── Records for processing

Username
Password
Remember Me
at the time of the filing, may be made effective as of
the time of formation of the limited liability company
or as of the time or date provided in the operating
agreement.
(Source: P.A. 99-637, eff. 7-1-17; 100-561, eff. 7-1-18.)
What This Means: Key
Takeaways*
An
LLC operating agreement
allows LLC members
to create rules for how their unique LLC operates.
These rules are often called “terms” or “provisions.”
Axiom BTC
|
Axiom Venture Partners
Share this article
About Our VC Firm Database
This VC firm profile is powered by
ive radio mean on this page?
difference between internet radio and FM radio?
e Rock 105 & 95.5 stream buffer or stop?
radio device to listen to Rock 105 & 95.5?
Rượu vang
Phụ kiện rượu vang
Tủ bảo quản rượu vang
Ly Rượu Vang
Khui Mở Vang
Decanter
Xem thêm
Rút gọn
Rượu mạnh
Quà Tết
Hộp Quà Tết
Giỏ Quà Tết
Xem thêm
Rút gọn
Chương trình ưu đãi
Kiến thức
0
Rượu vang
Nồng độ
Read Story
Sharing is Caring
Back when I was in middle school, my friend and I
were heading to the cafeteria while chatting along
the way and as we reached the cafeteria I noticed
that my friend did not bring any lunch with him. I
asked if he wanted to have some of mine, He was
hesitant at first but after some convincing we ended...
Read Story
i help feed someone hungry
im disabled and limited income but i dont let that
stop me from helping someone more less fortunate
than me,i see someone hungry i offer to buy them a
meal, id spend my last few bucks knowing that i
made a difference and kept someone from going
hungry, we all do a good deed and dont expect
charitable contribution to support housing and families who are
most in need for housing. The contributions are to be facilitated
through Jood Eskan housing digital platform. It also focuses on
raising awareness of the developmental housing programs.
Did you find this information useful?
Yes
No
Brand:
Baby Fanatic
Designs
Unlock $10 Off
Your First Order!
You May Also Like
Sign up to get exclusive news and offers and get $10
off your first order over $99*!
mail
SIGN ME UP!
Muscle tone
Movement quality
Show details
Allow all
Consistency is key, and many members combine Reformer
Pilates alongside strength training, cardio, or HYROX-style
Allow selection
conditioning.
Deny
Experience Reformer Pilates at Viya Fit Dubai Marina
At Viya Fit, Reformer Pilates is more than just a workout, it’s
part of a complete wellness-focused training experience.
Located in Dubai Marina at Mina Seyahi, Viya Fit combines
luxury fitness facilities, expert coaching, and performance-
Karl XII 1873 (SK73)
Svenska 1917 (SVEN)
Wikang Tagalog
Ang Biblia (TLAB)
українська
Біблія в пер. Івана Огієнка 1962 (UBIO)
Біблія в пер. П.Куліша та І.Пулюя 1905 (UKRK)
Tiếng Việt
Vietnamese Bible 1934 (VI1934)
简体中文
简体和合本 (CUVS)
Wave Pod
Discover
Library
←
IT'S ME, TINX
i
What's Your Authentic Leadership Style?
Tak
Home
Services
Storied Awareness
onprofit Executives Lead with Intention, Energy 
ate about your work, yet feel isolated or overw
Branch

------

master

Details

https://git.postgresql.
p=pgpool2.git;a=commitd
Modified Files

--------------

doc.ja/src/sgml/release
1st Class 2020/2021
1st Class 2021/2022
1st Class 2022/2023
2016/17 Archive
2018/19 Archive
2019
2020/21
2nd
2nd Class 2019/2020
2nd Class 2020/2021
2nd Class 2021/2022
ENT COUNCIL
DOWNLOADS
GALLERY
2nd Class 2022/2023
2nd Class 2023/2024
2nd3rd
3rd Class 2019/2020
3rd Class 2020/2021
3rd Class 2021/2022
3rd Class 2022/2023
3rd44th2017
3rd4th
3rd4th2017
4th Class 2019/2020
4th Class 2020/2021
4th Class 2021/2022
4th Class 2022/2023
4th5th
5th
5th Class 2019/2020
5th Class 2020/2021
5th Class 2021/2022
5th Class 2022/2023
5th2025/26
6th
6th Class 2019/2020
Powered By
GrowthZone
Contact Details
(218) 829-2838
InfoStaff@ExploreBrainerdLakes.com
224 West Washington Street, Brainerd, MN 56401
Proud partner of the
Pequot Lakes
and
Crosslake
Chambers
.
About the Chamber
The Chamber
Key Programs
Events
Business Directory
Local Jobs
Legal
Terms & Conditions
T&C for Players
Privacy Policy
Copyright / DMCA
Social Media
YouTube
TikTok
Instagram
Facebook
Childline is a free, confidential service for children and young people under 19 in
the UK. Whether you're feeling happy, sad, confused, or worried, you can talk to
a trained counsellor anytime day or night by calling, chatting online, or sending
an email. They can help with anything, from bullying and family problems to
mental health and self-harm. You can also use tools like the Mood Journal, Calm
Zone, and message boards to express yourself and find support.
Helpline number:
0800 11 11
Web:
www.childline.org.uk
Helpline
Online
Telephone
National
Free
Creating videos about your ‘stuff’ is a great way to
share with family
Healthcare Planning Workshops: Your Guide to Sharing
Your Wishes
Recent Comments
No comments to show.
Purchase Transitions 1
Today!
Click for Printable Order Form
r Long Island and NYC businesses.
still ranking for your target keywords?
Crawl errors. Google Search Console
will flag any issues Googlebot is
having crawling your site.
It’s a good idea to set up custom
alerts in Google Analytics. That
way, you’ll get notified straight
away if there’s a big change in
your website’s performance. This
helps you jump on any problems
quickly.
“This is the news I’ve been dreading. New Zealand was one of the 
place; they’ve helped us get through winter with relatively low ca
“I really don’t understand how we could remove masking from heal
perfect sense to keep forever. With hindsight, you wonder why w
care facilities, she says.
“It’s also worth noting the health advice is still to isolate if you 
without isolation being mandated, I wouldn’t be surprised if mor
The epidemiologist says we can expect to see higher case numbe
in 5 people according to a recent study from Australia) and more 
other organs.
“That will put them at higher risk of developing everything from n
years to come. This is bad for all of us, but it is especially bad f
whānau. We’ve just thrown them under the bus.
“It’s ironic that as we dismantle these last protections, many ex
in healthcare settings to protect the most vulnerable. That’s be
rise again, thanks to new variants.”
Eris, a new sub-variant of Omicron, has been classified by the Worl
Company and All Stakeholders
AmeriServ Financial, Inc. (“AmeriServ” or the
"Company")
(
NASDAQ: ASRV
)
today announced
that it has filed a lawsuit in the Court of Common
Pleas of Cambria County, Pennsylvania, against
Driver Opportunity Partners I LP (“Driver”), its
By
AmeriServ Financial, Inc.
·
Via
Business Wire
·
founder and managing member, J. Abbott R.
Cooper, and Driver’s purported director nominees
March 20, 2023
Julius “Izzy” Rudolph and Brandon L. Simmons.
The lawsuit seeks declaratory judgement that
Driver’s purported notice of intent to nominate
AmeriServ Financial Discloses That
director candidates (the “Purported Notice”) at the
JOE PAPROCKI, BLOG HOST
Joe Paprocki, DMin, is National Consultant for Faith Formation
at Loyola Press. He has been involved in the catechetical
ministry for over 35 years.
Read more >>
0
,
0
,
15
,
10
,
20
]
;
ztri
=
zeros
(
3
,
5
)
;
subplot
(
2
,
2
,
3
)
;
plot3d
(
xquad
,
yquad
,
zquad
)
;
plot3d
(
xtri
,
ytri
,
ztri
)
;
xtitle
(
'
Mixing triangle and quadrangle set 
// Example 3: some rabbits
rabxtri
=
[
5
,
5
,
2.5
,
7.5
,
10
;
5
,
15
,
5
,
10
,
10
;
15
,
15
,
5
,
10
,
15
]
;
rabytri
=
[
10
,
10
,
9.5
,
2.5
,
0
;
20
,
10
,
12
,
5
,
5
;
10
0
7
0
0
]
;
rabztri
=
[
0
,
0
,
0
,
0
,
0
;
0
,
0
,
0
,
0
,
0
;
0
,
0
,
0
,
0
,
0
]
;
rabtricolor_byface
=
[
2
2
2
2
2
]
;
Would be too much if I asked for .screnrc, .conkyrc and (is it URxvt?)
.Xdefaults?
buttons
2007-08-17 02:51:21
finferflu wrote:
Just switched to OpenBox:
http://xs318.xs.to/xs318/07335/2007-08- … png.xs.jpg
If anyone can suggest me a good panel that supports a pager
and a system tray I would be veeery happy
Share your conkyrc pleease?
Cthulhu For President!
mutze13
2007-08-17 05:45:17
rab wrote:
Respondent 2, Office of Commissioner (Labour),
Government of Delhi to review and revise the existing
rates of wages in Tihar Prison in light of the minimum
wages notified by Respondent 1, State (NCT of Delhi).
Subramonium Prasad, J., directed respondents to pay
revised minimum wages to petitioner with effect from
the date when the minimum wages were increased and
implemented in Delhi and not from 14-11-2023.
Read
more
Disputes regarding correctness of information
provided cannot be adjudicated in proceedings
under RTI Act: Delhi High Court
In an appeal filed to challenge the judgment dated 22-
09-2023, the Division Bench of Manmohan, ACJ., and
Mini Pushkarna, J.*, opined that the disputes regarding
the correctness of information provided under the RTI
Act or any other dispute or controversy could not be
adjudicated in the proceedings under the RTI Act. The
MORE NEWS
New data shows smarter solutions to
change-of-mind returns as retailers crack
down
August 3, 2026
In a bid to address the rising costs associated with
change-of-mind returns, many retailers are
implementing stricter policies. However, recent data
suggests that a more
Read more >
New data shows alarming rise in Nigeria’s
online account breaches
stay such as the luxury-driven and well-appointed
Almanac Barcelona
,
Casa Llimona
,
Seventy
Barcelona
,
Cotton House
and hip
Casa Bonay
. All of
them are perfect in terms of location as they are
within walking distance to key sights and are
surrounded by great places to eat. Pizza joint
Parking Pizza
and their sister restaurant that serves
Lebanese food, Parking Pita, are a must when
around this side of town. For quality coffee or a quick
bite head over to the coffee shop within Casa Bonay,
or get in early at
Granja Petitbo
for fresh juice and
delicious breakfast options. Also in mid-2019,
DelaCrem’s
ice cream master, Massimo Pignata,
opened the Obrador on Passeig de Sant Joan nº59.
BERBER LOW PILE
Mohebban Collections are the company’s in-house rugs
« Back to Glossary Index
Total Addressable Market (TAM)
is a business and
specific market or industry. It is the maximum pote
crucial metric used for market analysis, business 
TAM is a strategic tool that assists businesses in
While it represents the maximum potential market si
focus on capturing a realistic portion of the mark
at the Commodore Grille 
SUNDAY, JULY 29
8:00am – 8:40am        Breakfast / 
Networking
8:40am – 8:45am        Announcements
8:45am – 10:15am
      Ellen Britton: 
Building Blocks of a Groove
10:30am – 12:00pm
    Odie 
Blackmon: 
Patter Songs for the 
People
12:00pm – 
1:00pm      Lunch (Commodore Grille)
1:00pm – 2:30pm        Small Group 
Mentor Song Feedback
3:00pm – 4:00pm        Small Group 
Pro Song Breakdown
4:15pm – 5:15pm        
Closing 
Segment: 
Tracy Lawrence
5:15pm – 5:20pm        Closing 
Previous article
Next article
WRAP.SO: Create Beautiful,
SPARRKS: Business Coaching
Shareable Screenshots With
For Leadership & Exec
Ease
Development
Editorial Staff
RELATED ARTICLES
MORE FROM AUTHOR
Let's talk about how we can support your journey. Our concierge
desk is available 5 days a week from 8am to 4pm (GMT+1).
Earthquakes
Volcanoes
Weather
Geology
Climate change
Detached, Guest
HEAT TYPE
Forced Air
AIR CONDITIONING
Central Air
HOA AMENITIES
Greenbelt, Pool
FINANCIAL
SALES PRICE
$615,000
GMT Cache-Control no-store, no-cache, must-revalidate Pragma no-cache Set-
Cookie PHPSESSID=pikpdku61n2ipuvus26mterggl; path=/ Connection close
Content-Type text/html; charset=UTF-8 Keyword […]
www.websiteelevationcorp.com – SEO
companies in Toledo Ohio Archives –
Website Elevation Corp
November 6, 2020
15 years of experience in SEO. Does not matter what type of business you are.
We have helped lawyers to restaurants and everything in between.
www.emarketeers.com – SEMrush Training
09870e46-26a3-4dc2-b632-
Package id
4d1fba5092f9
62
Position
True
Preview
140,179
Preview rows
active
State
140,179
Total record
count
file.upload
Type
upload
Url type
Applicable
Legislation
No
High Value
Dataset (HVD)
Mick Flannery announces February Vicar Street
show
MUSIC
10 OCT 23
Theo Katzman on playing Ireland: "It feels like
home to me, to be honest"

────

## [Goal of the exercise]
Taking the line with "JOE PAPROCKI, BLOG HOST" as the first and the line with "Respondent 2, Office" as the last, retype that stretch of the data above exactly, with no other lines.

## [Written answer]
JOE PAPROCKI, BLOG HOST
Joe Paprocki, DMin, is National Consultant for Faith Formation
at Loyola Press. He has been involved in the catechetical
ministry for over 35 years.
Read more >>
0
,
0
,
15
,
10
,
20
]
;
ztri
=
zeros
(
3
,
5
)
;
subplot
(
2
,
2
,
3
)
;
plot3d
(
xquad
,
yquad
,
zquad
)
;
plot3d
(
xtri
,
ytri
,
ztri
)
;
xtitle
(
'
Mixing triangle and quadrangle set 
// Example 3: some rabbits
rabxtri
=
[
5
,
5
,
2.5
,
7.5
,
10
;
5
,
15
,
5
,
10
,
10
;
15
,
15
,
5
,
10
,
15
]
;
rabytri
=
[
10
,
10
,
9.5
,
2.5
,
0
;
20
,
10
,
12
,
5
,
5
;
10
0
7
0
0
]
;
rabztri
=
[
0
,
0
,
0
,
0
,
0
;
0
,
0
,
0
,
0
,
0
;
0
,
0
,
0
,
0
,
0
]
;
rabtricolor_byface
=
[
2
2
2
2
2
]
;
Would be too much if I asked for .screnrc, .conkyrc and (is it URxvt?)
.Xdefaults?
buttons
2007-08-17 02:51:21
finferflu wrote:
Just switched to OpenBox:
http://xs318.xs.to/xs318/07335/2007-08- … png.xs.jpg
If anyone can suggest me a good panel that supports a pager
and a system tray I would be veeery happy
Share your conkyrc pleease?
Cthulhu For President!
mutze13
2007-08-17 05:45:17
rab wrote:
Respondent 2, Office of Commissioner (Labour),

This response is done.